Kassenärzte, die von einem Pharma-Unternehmen Vorteile als Gegenleistung für die Verordnung von Arzneimitteln dieses Unternehmens entgegennehmen, machen sich nicht wegen Bestechlichkeit nach § 332 Strafgesetbuch (StGB) strafbar. Auch eine Strafbarkeit wegen Bestechlichkeit im geschäftlichen Verkehr nach § 299 Abs. 1 StGB scheidet aus. Entsprechend sind auch Mitarbeiter von Pharmaunternehmen, die Ärzten solche Vorteile zuwenden, nicht wegen Bestechung (§ 334 StGB ) oder Bestechung im geschäftlichen Verkehr (§ 299 Abs. 2 StGB ) strafbar. Der niedergelassene, für die vertragsärztliche Versorgung zugelassene Arzt handelt nämlich bei der Wahrnehmung der ihm gemäß § 73 Abs. 2 SGB V übertragenen Aufgaben, insbesondere bei der Verordnung von Arzneimitteln, weder als Amtsträger im Sinne des § 11 Abs. 1 Nr. 2 StGB noch als Beauftragter der gesetzlichen Krankenkassen im Sinne des § 299 StGB.

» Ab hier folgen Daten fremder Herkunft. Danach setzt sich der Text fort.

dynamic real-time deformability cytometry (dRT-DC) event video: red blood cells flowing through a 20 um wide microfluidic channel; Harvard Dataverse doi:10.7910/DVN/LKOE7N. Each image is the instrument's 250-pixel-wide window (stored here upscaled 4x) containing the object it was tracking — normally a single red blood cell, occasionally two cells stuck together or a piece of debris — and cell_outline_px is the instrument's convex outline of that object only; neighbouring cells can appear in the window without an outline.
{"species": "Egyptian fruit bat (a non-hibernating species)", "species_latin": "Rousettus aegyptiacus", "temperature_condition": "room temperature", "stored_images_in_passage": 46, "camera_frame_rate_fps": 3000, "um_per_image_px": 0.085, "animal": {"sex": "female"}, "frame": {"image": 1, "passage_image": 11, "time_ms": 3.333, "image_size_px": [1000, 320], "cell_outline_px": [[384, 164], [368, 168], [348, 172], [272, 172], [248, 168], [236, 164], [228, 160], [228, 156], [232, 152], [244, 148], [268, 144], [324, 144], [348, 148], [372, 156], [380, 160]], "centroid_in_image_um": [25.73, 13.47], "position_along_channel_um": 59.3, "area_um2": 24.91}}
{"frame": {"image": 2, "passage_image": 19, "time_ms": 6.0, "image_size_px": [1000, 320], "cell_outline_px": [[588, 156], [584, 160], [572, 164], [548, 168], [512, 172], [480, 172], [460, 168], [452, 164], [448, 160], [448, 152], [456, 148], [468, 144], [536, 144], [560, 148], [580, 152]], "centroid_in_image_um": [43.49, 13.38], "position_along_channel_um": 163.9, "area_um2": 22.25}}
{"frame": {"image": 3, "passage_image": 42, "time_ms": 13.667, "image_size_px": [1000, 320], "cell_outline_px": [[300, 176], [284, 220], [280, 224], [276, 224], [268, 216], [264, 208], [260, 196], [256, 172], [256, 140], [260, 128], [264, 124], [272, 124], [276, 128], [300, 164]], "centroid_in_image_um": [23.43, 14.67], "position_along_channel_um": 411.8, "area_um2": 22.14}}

Das hat der Große Senat für Strafsachen des Bundesgerichtshofs (BGH) mit Beschluss vom 29.03.2012 – GSSt 2/11 – entschieden.

In dem der Entscheidung zugrunde liegenden Ausgangsverfahren war eine Pharmareferentin, die Kassenärzten Schecks über einen Gesamtbetrag von etwa 18.000 € übergeben hatte, wegen Bestechung im geschäftlichen Verkehr zu einer Geldstrafe verurteilt worden. Der Übergabe des Schecks hatte ein als „Verordnungsmanagement“ bezeichnetes Prämiensystem des Pharmaunternehmens zugrunde gelegen. Dieses sah vor, dass Ärzte als Prämie für die Verordnung von Arzneimitteln des betreffenden Unternehmens 5 % des Herstellerabgabepreises erhalten sollten.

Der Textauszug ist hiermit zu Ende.